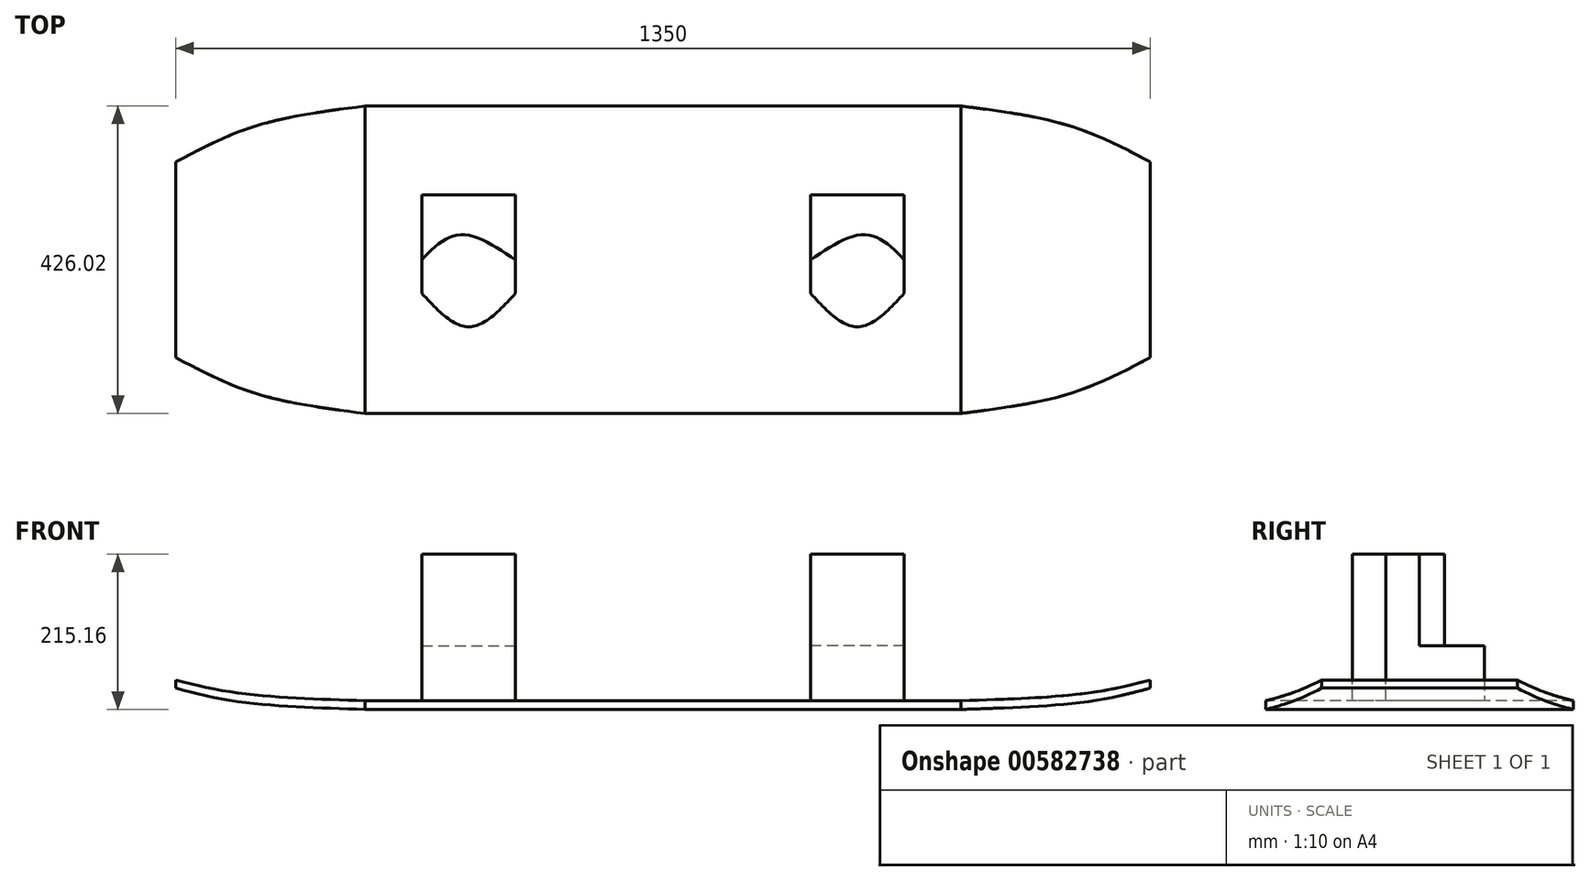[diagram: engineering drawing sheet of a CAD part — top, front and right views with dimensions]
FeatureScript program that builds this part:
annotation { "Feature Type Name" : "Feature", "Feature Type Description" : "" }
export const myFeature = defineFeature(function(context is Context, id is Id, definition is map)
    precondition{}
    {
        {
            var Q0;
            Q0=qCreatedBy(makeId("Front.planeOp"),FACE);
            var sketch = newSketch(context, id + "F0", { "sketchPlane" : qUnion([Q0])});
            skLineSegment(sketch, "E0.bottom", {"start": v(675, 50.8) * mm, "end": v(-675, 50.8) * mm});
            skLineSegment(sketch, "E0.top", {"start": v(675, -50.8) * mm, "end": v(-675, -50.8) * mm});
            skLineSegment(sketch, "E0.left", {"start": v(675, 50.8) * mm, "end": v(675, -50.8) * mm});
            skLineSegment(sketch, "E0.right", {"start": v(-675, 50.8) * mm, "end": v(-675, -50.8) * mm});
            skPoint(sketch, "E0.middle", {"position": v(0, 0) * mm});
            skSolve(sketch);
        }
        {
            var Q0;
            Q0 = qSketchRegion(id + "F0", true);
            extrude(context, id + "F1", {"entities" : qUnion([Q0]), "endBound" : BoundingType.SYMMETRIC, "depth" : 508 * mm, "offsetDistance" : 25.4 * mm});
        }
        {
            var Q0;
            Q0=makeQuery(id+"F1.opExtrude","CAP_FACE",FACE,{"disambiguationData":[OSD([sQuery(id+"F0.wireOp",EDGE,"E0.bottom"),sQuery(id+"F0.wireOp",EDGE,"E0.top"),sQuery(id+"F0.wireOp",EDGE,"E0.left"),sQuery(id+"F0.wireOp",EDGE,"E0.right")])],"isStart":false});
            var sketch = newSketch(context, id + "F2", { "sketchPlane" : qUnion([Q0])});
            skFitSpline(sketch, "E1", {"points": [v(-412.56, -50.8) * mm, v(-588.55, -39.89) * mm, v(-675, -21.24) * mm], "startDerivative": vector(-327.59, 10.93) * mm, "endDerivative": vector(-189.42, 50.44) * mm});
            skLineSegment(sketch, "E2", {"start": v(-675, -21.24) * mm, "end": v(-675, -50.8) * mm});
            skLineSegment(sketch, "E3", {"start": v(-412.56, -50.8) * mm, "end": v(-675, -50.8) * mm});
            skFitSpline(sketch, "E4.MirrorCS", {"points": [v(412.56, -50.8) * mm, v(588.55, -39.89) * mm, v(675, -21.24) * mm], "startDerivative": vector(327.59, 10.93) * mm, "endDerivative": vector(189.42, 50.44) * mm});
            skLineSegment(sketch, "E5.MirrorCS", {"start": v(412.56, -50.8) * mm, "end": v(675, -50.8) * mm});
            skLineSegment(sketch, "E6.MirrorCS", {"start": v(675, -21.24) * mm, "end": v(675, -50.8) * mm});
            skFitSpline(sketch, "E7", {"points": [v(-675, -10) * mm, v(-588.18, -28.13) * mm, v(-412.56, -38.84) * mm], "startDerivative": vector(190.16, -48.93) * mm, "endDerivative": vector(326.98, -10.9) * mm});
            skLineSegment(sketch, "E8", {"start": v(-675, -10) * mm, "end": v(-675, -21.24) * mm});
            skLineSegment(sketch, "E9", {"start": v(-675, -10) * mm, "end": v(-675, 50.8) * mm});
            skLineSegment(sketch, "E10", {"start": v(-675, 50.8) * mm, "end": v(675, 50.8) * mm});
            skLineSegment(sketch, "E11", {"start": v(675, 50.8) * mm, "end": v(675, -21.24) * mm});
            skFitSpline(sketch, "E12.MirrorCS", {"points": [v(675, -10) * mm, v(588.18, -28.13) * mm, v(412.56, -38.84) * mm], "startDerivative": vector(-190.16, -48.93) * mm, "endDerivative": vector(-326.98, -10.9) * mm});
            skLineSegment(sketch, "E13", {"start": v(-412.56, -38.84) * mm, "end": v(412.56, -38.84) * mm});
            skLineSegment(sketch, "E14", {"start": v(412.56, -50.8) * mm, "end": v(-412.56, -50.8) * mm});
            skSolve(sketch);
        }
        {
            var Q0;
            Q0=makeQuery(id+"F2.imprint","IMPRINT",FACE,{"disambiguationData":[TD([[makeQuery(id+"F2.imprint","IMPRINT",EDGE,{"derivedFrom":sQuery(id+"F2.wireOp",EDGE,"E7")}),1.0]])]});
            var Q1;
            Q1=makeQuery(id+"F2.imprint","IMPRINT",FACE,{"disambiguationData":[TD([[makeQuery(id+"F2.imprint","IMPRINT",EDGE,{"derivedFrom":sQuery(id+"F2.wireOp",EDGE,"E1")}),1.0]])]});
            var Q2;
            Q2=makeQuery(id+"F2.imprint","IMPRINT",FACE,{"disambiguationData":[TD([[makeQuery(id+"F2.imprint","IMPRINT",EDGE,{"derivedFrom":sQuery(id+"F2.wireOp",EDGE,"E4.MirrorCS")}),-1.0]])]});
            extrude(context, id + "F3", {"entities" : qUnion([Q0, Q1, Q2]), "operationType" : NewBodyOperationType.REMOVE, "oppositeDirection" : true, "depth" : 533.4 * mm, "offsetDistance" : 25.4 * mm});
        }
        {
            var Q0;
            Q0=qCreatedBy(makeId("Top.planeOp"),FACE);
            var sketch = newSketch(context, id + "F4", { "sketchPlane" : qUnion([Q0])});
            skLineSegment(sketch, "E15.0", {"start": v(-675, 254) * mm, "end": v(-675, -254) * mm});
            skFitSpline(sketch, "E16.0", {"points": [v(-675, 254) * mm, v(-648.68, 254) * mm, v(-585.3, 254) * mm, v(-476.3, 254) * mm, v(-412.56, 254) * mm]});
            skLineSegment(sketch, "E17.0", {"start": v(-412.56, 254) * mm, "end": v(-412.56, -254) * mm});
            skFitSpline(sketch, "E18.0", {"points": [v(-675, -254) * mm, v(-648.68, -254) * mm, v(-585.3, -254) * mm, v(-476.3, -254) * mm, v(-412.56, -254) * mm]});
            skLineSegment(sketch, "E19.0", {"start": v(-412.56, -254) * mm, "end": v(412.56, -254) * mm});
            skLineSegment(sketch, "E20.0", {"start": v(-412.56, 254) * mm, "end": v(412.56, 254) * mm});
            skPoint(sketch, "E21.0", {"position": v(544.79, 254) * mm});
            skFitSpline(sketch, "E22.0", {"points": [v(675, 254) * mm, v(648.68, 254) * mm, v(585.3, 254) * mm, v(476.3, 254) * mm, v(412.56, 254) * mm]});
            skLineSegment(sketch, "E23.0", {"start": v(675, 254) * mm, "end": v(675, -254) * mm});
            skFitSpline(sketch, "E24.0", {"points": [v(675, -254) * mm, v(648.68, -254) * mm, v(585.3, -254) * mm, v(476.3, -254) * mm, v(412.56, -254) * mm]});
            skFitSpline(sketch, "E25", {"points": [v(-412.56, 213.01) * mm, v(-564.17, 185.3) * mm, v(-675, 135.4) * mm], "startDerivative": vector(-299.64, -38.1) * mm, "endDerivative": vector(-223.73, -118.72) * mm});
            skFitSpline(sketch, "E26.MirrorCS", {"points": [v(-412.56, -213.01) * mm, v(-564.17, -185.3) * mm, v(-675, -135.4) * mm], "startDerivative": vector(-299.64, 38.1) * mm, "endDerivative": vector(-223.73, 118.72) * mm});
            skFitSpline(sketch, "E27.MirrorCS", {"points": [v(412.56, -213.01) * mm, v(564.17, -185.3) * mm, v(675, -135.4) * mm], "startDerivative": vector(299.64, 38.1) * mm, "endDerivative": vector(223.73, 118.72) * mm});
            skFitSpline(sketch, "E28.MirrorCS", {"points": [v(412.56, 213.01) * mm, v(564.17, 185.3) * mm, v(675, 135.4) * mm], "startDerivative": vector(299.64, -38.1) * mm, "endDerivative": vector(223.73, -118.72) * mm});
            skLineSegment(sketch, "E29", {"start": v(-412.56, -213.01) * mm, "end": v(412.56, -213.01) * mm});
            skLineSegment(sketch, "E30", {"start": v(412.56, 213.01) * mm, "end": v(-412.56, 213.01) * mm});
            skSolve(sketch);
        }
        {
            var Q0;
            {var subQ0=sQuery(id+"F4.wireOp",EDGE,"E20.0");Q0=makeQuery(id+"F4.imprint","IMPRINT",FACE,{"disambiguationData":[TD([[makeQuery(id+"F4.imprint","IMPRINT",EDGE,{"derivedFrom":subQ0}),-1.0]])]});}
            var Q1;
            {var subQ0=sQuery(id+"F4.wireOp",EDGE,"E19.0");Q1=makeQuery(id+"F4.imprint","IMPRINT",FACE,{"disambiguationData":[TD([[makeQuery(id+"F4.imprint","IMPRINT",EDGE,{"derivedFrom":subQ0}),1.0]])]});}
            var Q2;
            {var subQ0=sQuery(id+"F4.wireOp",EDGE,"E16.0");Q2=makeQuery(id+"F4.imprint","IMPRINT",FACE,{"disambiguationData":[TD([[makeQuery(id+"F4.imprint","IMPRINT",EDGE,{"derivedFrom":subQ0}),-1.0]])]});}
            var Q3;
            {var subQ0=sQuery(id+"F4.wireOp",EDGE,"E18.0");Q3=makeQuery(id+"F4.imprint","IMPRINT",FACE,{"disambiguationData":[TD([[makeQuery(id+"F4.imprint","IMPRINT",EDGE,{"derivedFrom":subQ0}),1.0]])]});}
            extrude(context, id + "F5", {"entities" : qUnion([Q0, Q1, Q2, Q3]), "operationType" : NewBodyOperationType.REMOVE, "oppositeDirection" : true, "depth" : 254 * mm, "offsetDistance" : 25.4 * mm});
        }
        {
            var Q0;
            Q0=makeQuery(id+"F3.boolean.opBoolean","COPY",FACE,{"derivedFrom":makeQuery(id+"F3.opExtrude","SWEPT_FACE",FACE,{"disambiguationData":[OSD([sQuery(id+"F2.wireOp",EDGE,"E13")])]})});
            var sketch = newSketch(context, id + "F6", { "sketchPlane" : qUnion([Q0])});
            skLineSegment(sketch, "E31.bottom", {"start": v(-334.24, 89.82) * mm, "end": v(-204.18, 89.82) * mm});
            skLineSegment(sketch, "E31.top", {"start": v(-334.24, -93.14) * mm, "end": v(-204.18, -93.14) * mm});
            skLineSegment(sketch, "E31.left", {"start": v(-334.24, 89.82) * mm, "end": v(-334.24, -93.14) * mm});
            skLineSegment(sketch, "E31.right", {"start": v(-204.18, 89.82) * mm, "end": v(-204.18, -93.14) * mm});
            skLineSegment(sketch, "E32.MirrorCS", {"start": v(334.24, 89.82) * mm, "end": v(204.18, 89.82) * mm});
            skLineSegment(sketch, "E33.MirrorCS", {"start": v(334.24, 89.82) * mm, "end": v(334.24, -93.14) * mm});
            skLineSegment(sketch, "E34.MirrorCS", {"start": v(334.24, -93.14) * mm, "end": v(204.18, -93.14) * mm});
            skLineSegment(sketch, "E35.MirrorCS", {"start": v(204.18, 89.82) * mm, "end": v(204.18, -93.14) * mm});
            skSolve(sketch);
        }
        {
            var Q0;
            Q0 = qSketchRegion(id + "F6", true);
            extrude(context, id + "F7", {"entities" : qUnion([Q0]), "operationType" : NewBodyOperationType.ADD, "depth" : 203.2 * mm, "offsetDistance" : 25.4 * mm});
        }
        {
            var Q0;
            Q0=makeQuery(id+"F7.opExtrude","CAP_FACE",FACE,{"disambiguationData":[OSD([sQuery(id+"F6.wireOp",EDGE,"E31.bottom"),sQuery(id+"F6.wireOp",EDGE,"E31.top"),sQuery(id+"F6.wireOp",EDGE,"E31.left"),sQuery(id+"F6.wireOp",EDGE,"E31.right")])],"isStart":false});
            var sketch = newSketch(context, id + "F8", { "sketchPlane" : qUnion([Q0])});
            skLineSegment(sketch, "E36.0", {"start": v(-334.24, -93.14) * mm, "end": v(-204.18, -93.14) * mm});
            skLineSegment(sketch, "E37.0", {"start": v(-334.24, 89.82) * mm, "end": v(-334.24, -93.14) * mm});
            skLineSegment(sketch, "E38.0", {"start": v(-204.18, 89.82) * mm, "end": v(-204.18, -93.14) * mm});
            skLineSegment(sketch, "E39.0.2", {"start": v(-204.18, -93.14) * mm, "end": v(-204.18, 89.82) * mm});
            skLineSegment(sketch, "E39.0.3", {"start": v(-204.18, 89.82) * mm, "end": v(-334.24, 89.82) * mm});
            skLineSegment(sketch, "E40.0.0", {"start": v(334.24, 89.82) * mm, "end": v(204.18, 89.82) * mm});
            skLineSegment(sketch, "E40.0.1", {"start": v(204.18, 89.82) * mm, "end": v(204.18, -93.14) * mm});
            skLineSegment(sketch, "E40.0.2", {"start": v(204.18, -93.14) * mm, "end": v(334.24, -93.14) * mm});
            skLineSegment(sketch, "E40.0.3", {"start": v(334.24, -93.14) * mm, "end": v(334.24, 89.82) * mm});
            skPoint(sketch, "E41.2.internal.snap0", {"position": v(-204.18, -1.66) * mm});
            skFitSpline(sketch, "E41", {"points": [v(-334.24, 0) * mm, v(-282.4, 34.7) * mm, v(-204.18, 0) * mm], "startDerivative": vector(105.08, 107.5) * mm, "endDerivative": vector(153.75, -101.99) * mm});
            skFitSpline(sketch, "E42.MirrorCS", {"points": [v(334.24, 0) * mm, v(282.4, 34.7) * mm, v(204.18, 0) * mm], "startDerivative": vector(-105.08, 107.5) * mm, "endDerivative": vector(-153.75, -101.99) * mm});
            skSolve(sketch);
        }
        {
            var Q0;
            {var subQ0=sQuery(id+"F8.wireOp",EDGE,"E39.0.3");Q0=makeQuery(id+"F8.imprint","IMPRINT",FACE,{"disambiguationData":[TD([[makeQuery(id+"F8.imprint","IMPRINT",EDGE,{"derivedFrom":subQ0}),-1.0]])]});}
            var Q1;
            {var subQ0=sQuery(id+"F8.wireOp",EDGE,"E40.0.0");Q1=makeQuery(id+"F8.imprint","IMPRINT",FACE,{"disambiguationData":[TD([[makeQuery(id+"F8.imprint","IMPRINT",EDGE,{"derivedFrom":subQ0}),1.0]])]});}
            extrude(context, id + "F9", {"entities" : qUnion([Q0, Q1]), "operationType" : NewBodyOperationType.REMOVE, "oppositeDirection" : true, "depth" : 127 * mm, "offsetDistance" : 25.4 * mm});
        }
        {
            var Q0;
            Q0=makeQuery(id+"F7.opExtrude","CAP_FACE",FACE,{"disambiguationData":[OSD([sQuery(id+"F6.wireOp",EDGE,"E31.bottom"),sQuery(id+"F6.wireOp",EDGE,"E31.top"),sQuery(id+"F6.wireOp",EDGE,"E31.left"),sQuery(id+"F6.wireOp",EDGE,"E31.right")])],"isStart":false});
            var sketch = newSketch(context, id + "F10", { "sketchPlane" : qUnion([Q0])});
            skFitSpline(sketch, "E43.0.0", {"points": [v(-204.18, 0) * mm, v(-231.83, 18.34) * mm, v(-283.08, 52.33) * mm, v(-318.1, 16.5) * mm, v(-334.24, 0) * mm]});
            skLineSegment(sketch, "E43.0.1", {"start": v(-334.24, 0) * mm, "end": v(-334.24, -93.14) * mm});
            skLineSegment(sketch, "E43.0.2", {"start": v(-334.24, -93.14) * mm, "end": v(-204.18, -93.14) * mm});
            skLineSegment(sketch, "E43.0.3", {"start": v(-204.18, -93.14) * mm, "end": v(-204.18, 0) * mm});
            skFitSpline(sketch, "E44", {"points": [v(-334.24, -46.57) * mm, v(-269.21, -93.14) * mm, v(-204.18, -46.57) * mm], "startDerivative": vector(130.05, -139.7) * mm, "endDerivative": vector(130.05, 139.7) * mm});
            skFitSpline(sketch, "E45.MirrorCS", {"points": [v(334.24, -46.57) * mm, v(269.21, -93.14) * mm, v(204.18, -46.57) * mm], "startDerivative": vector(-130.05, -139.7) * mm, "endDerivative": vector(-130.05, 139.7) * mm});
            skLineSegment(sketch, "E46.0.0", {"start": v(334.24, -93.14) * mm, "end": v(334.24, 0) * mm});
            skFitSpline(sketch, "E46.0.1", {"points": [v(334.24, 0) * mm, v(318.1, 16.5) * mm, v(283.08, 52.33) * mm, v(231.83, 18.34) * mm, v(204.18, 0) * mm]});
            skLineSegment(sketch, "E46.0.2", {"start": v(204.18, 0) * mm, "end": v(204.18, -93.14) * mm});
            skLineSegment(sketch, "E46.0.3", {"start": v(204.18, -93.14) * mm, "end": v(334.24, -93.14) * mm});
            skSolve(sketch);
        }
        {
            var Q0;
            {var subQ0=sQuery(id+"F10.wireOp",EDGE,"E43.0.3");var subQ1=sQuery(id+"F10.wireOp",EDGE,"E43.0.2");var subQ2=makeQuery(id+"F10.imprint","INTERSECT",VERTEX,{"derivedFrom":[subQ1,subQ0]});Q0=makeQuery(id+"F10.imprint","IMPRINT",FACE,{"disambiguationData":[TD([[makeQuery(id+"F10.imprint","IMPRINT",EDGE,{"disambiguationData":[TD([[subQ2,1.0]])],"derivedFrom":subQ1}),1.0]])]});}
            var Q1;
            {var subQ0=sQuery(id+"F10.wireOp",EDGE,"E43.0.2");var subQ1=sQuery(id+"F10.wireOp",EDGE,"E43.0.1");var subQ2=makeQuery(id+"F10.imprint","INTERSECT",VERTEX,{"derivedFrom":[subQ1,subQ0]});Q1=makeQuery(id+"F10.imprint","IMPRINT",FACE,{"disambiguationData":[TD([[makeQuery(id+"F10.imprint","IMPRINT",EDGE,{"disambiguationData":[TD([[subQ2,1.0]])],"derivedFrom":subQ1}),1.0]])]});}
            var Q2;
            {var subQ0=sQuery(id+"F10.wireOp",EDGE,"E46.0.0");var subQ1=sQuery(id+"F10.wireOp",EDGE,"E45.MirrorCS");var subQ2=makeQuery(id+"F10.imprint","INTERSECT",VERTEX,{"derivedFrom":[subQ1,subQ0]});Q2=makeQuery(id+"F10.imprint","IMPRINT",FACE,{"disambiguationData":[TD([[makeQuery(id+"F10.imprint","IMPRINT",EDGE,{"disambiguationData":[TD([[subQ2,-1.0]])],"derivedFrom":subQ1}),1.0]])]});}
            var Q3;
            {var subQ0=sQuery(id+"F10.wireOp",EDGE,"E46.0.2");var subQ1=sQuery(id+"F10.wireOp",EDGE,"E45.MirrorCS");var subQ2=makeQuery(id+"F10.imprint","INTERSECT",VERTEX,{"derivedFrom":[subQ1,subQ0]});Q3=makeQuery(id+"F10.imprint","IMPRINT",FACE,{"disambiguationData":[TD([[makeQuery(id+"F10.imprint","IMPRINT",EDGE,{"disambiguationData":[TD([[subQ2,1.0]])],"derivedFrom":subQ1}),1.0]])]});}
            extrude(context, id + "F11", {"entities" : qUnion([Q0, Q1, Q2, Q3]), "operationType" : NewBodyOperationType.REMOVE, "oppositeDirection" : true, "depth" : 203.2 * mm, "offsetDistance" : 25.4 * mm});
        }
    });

▸ Goal of the exercise: Starting at the first line and going on through the line with "[v(-412.56, -50.8) *", change every "skLineSegment" to "skSegment" and give those lines again with nothing else altered. Leave the pictures out.

▸ In response:
[diagram: engineering drawing sheet of a CAD part — top, front and right views with dimensions]
FeatureScript program that builds this part:
annotation { "Feature Type Name" : "Feature", "Feature Type Description" : "" }
export const myFeature = defineFeature(function(context is Context, id is Id, definition is map)
    precondition{}
    {
        {
            var Q0;
            Q0=qCreatedBy(makeId("Front.planeOp"),FACE);
            var sketch = newSketch(context, id + "F0", { "sketchPlane" : qUnion([Q0])});
            skSegment(sketch, "E0.bottom", {"start": v(675, 50.8) * mm, "end": v(-675, 50.8) * mm});
            skSegment(sketch, "E0.top", {"start": v(675, -50.8) * mm, "end": v(-675, -50.8) * mm});
            skSegment(sketch, "E0.left", {"start": v(675, 50.8) * mm, "end": v(675, -50.8) * mm});
            skSegment(sketch, "E0.right", {"start": v(-675, 50.8) * mm, "end": v(-675, -50.8) * mm});
            skPoint(sketch, "E0.middle", {"position": v(0, 0) * mm});
            skSolve(sketch);
        }
        {
            var Q0;
            Q0 = qSketchRegion(id + "F0", true);
            extrude(context, id + "F1", {"entities" : qUnion([Q0]), "endBound" : BoundingType.SYMMETRIC, "depth" : 508 * mm, "offsetDistance" : 25.4 * mm});
        }
        {
            var Q0;
            Q0=makeQuery(id+"F1.opExtrude","CAP_FACE",FACE,{"disambiguationData":[OSD([sQuery(id+"F0.wireOp",EDGE,"E0.bottom"),sQuery(id+"F0.wireOp",EDGE,"E0.top"),sQuery(id+"F0.wireOp",EDGE,"E0.left"),sQuery(id+"F0.wireOp",EDGE,"E0.right")])],"isStart":false});
            var sketch = newSketch(context, id + "F2", { "sketchPlane" : qUnion([Q0])});
            skFitSpline(sketch, "E1", {"points": [v(-412.56, -50.8) * mm, v(-588.55, -39.89) * mm, v(-675, -21.24) * mm], "startDerivative": vector(-327.59, 10.93) * mm, "endDerivative": vector(-189.42, 50.44) * mm});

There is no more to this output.